Evolution of suburban settlements of the capital centers of Russia and their consequences for environment and population

Alexander Rusanov, Higher School of Economics, Moscow

Suburban territories of the Russian capital centers traditionally carried out recreational and agricultural functions, also formed push-pull migrants. Supply of capitals by agricultural production occurred in the agrocities combining a rural landscape with multistorey buildings, and the skeleton of moving of suburban territory was formed at the expense of numerous small rural settlements. Actively summer residences - «dacha», «the second habitation» of capital inhabitants developed - suburbs territory was more than 1 million sites in the garden associations occupying about 3% of the area of Moscow region (2004).
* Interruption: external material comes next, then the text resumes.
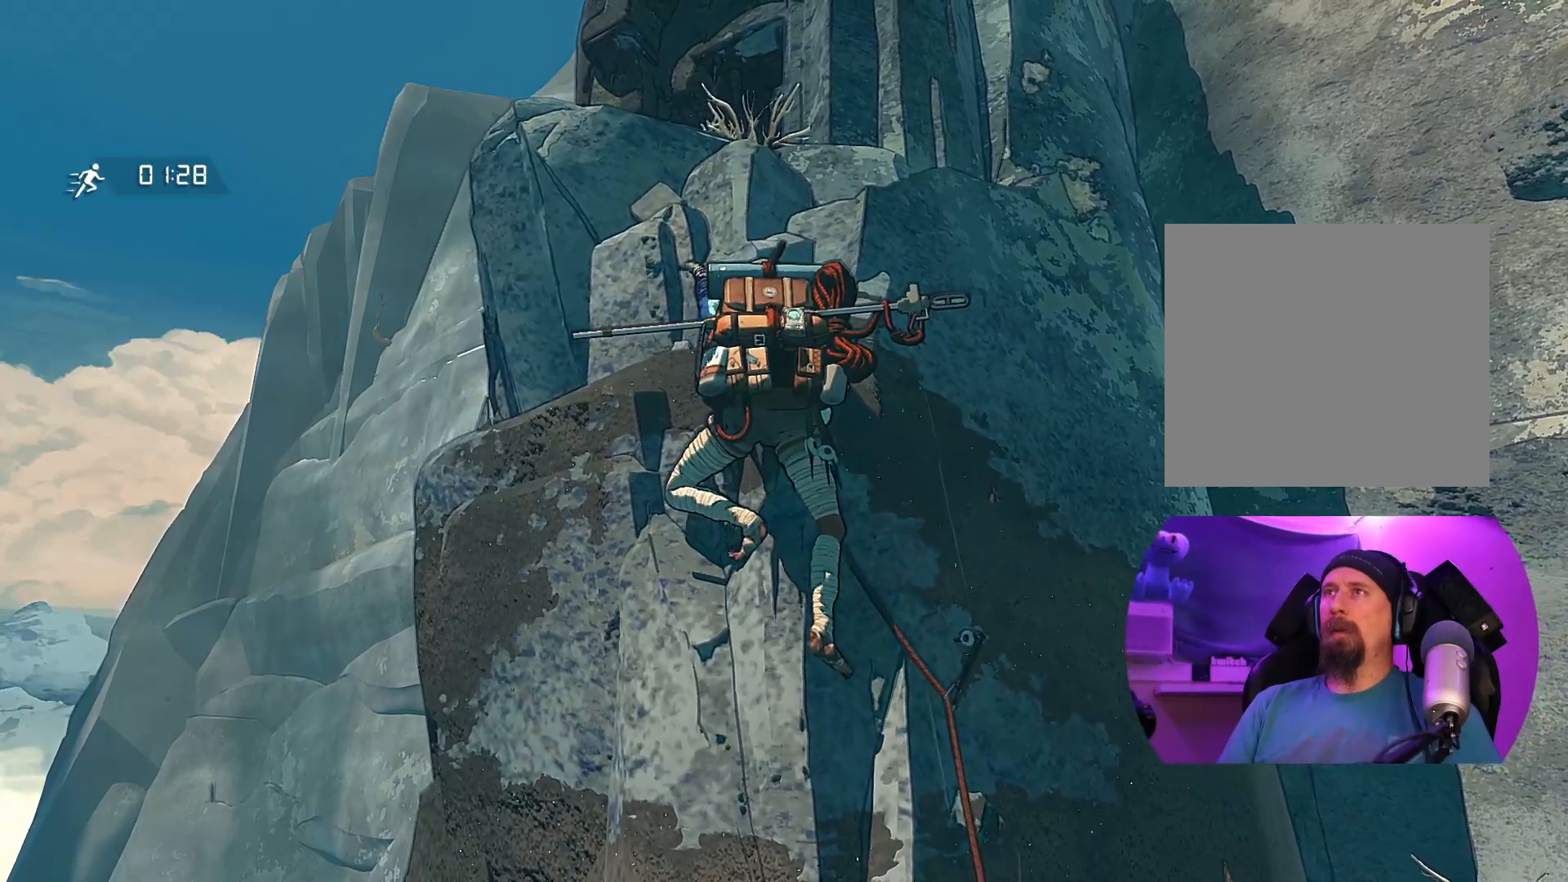
{"buttons": [], "left_stick": "up", "right_stick": "center", "events": []}
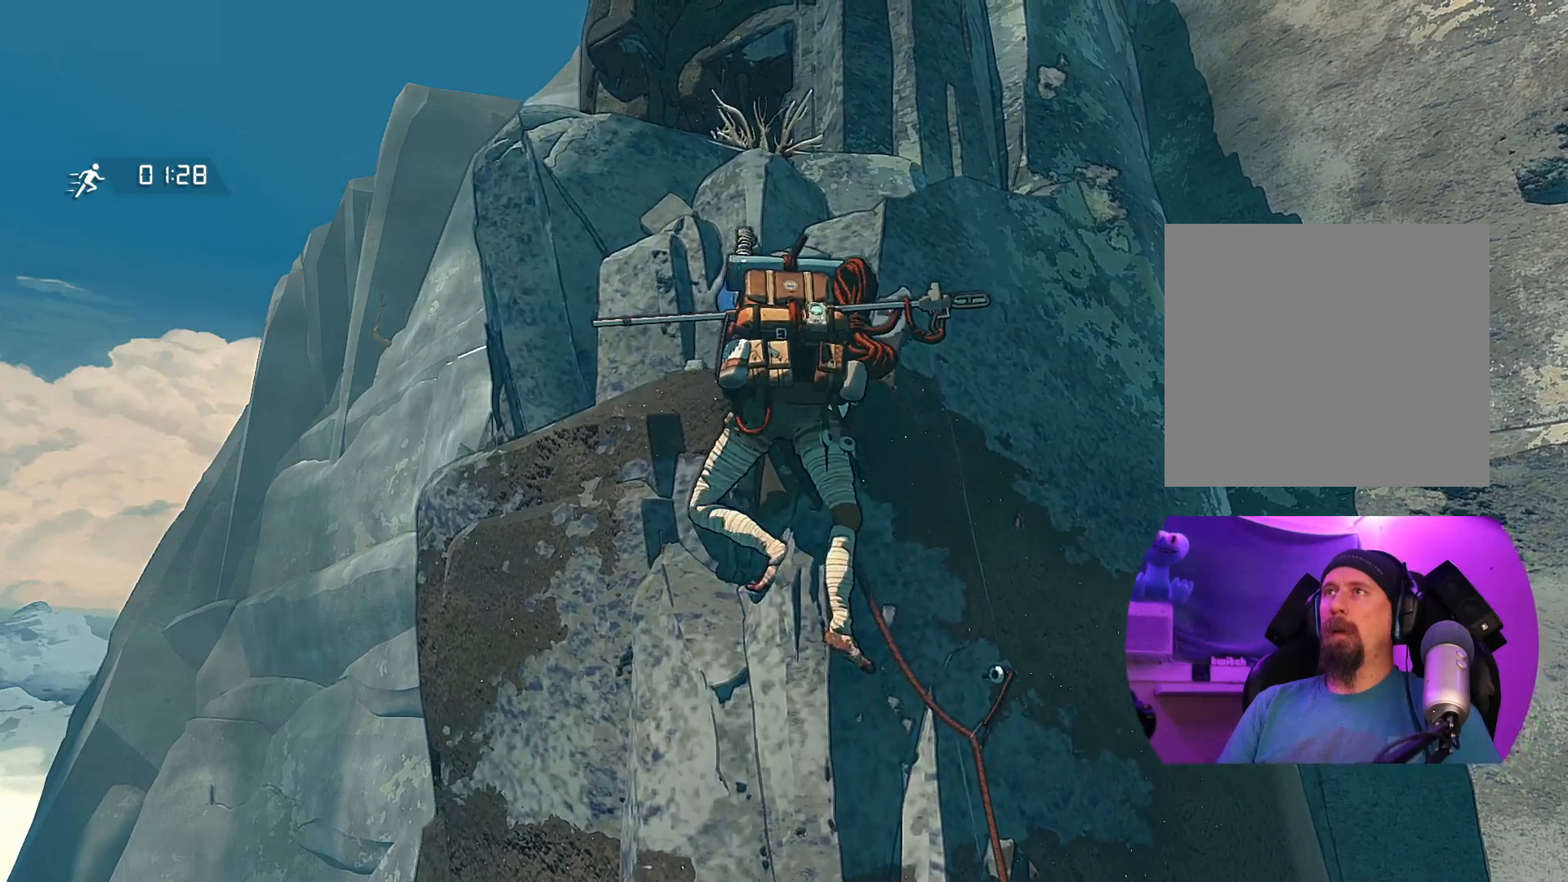
{"buttons": ["R1"], "left_stick": "center", "right_stick": "center", "events": [[83, "R1", "down"], [133, "left_stick", "up-right"], [350, "left_stick", "center"]]}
By end ХХ century agricultural grounds of residential suburbs have appeared thrown, have started to be sold under private building, agrocities have turned in an enclave of megacity, and summer residences from collective gardenings with agro-recreational function became cottage settlements with recreation and residential function. The stream of the townspeople aspiring on summer residences, in target summer day exceeds 4 million persons. Actually housing estates in a greater degree gravitate to a zone of near and average suburbs (85% of all summer residences), thus it is more than them in the west of Moscow suburbs (about 40% from the area of all country sites) and much less in the east. Garden settlements with cheaper habitation are concentrated basically on the average and distant Moscow suburbs, thus to the West from Moscow their number is reduced. Territorial stratification of country habitation shown: placing expensive cottage and housing estates in near Moscow suburbs mainly in the western direction, and shift of a garden segment on the north, the east and the south in more remote areas of Moscow suburbs. It deforms demographic processes: mass transfer of the earths from agricultural to settlements leads to reduction of agrarian jobs and pushing out the population to capital. Their rural habitations are often replaced by migrants.